9 x ROI for an Ed-Tech Startup

“We want to scale faster” was the brief we were given.

The first thing we did was explore how they communicated with the tens of thousands of  people in their database.

Turns out they didn’t…

By sending a fortnightly newsletter, packed full of valuable information, we generated 50 leads per week on average.

Not too bad for a very simple, low cost marketing tactic.

Other good examples include rejigging the user journey on your website to convert more traffic or remarketing to a warm audience using online advertising. You can discover more in our guide How to Win Bigger Clients.

 

7. Sustainable Wins

Sustainable wins are the forms of lead generation which keep on giving. Here’s another real life example:

A mortgage broker we work with gets the majority of their referrals from an estate agency. This is the perfect example of a strategic partnership. 

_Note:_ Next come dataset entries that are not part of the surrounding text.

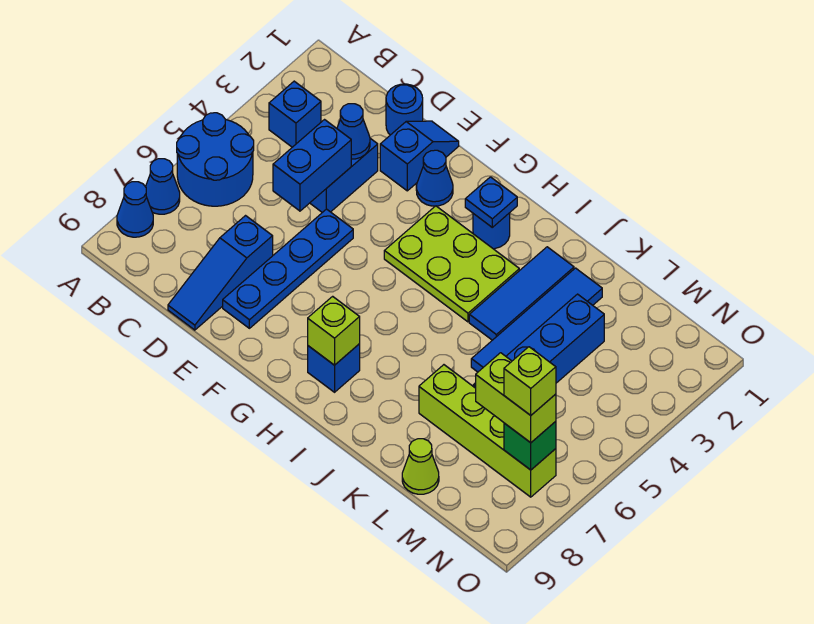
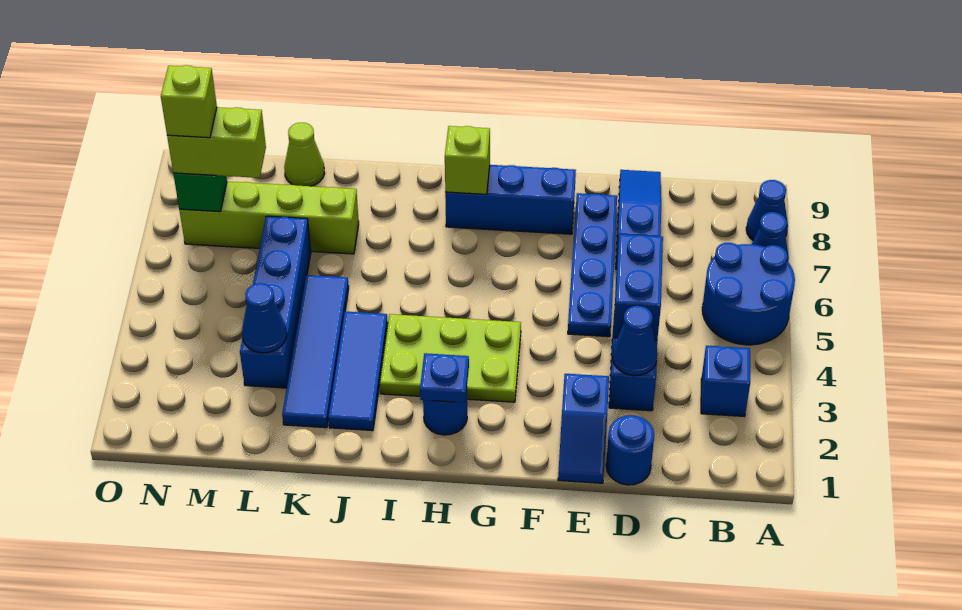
blue 1x1 cone [416,150,453,206] -> blue 1x1 cone moved to [242,283,287,353]
blue 1x1 brick [308,344,360,392] -> blue 1x3 brick [445,165,576,234]

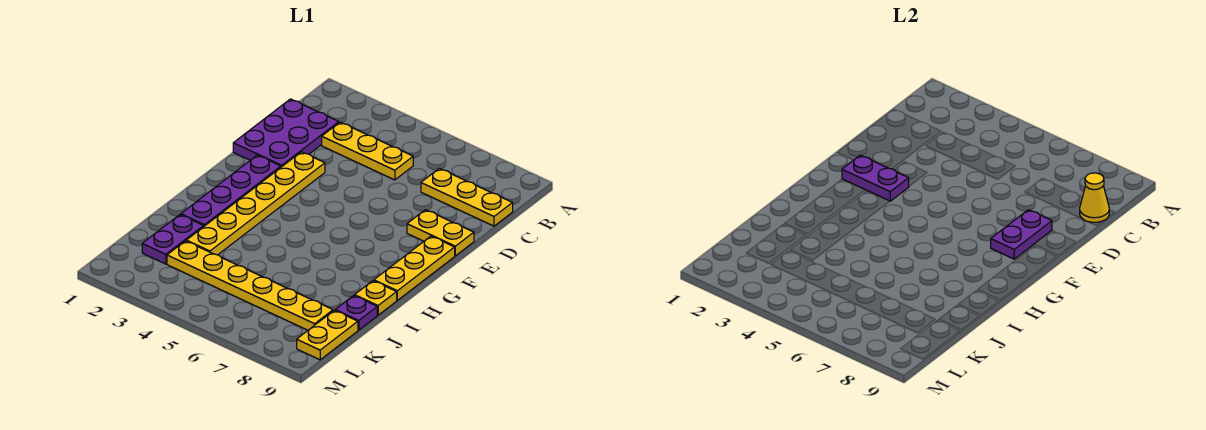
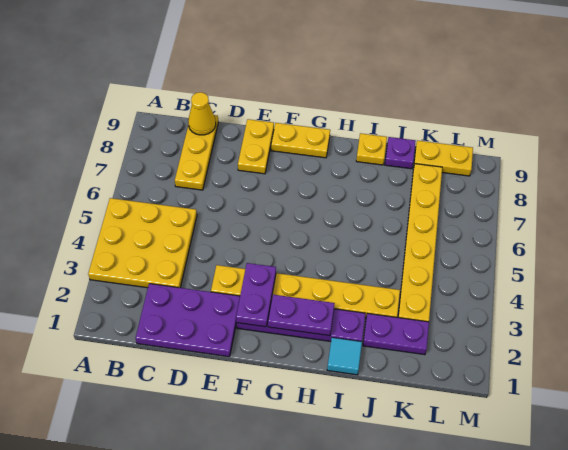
yellow 1x3 plate [322,122,413,180] -> yellow 3x3 plate [88,198,197,288]
purple 1x2 plate [991,210,1052,259] -> purple 1x2 plate moved to [268,295,335,336]
yellow 1x3 plate [374,236,455,300] -> yellow 1x2 plate [271,123,330,158]
none -> cyan 1x1 tile [327,338,362,375]

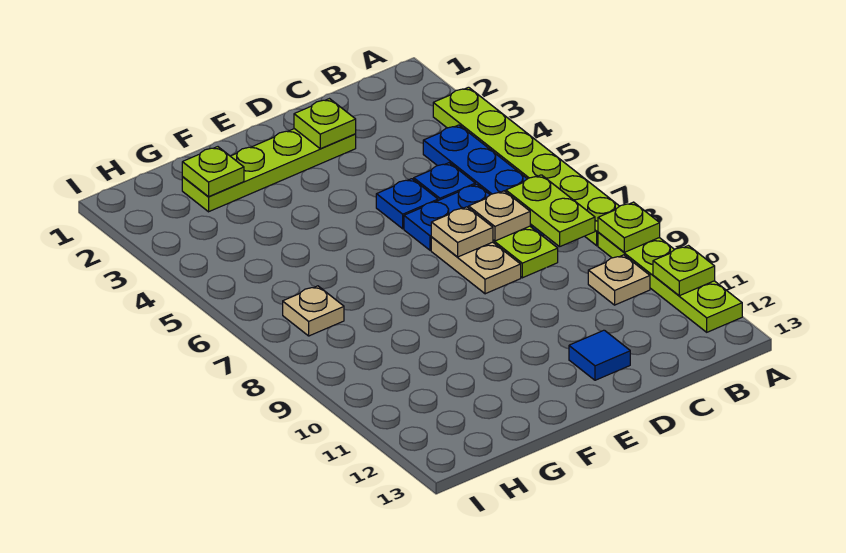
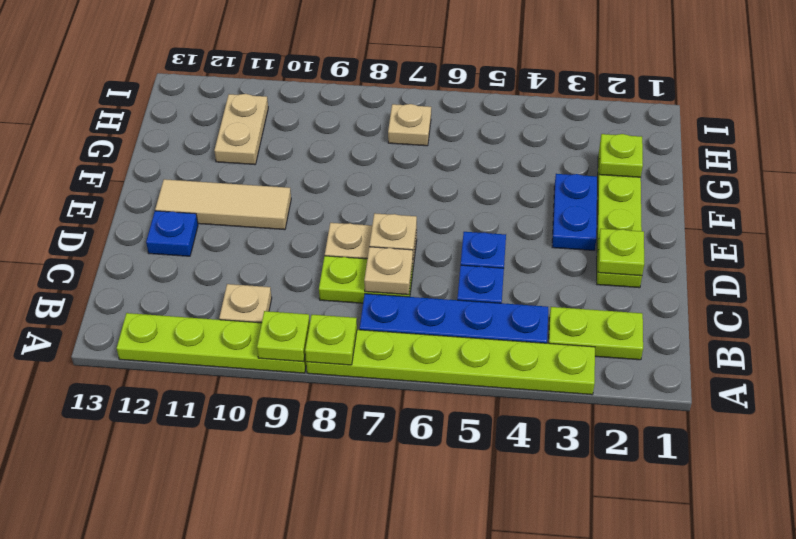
lime 1x1 plate [653,246,715,296] -> lime 1x1 plate moved to [305,315,357,365]
lime 1x2 plate [506,175,595,247] -> lime 1x2 plate moved to [549,307,643,360]
blue 1x2 plate [404,184,490,250] -> blue 1x2 plate moved to [552,174,597,250]
blue 1x1 tile [569,330,630,380] -> blue 1x1 plate [146,211,198,256]
none -> tan 1x3 tile [155,179,291,230]
none -> tan 1x2 plate [214,94,268,165]

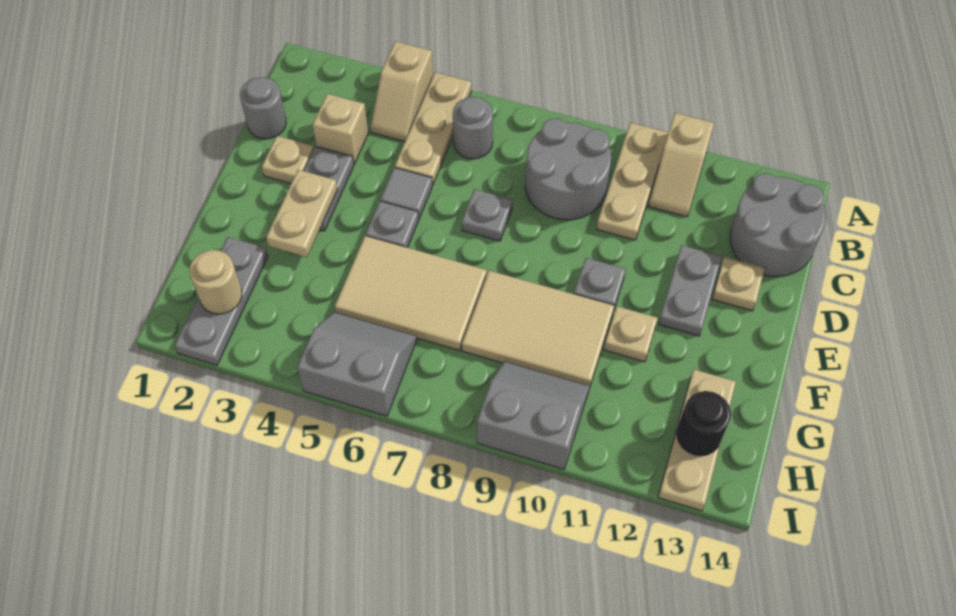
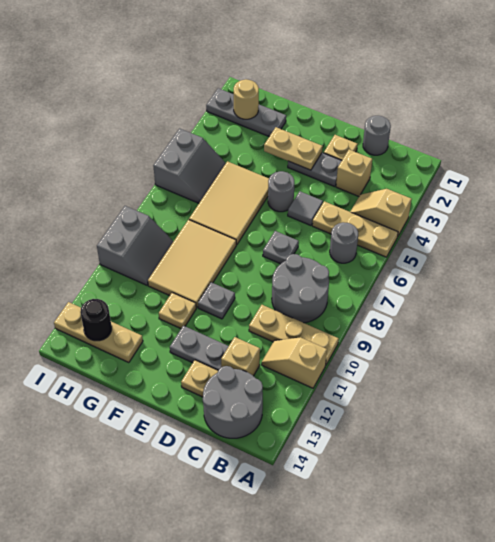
none -> tan 1x1 brick [221,337,260,376]
grey 1x1 plate [366,201,419,248] -> grey 1x1 round brick [268,171,295,212]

They reward the estate agent with 30% of any closed business they generate for them. 

Rather than spending big going after the consumer, we focused our client’s lead generation on acquiring more strategic partners. 

The strategy has paid off, every estate agent we sign passes them multiple leads each week.

Good sustainable tactics include:

1. Setting up strategic partnerships 

2. Cross-marketing with brands who share your target market

 

8. Now scale it

The above tactics are great but they are difficult to scale. 

At some point, you need a predictable way to acquire new clients. 

Here’s where it’s important to really do your research. 

You have a lot of options from PPC and telemarketing to cold email and SEO – I would recommend talking to an expert before embarking on any single strategy. 

These wins are the hardest to come by, they have the lowest conversion rate and they are the most expensive form of lead generation.

But they make your business super scalable. 

And guess what?

These clients eventually become quick wins as they start referring you and you upsell them through your brilliant communications strategy.